As viewers, when we see a clutch par (or bogey) save, it's immediately forgotten. On to the next televised shot. As for the golfers themselves, well, they remember everything, Tiger Wodos serving as the shining example. Ask him what he did on the fifth hole at the 2003 Buick Open and he'll go full Sean McVay on you.

Brooks Koepka isn't quite like Woods in that regard. He's not going to go shot-by-shot of his second-round 65 at the 2018 CJ Cup. But when it comes to the majors, Koepka's brain is fully engaged, which is why, when asked what the most memorable shot from the 2023 PGA Championship will be for him, Koepka went deep into his bag, pulling out an answer nobody expected. 

No, it wasn't the fried-egg, blast-out shot from a bunker at the par-3 11th on Sunday, nor was it his third shot into the sixth green after rinsing his tee shot, leading to a clutch bogey. It wasn't his pummeled, 318-yard drive on the 72nd tee that all but sealed the deal or his approach to four feet on the 16th, yielding a monstrous late birdie. No, the five-time major winner went all the way back to Thursday morning, when things could have gone off the rails quickly at the aforementioned 11th.

"Right now, I still have to think," Koepka said after the victory. "I'm trying to think. Probably, you know what, probably that chip-in for par on 11, I think the first day."

The shot Koepka is referring to came on his second hole of the week, his seventh stroke of the tournament. After starting with a par on the 10th hole, Koepka badly pulled his tee shot on the mammoth 248-yard par 3, which ended up being a bad sign for the rest of the day, Koepka's worst ball-striking round. His second shot landed on the green but didn't stop, rolling through the back and leaving him with a gnarly stance and lie. Most would have signed for a bogey 4, but Brooks had other ideas:

Why this shot, Koepka was asked. 

"I mean, I could have made double. Saved me," he said. "Usually when you make double, you don't win a major championship."

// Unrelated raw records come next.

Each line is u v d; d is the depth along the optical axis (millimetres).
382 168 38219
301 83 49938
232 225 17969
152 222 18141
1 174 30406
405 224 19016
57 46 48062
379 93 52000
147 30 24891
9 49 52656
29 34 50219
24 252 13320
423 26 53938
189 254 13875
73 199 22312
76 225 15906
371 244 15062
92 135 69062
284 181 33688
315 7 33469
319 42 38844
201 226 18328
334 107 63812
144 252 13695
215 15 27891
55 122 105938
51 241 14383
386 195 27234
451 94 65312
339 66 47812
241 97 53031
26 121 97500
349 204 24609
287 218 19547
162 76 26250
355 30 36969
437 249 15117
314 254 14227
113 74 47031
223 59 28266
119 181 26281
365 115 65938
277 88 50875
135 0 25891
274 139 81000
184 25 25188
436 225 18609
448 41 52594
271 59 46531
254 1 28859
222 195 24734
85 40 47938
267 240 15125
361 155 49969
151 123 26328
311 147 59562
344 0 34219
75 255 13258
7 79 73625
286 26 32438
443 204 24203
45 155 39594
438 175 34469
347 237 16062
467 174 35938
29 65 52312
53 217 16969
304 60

He's not lying. Koepka did not make a double the entire week and he won by two strokes. Viktor Hovland, who finished two back, doubled the 16th hole on Sunday. Corey Conners, who tied for 12th, also doubled the 16th on Saturday, eventually costing him the 54-hole lead. Cam Davis (T-4) doubled 17 on Thursday, while Bryson DeChambeau (also T-4) doubled the sixth hole on consecutive days. Cameron Smith, Patrick Cantlay and Kurt Kitayama, all top-10 finishes, all made double at some point this week. It's not impossible to win with a double bogey (see: Scottie Scheffler, 2022 Masters), but, as Koepka perfectly put it on Sunday, doubles usually don't get the job done in major championships, hence why that par chip-in from Round 1 is one he won't soon forget.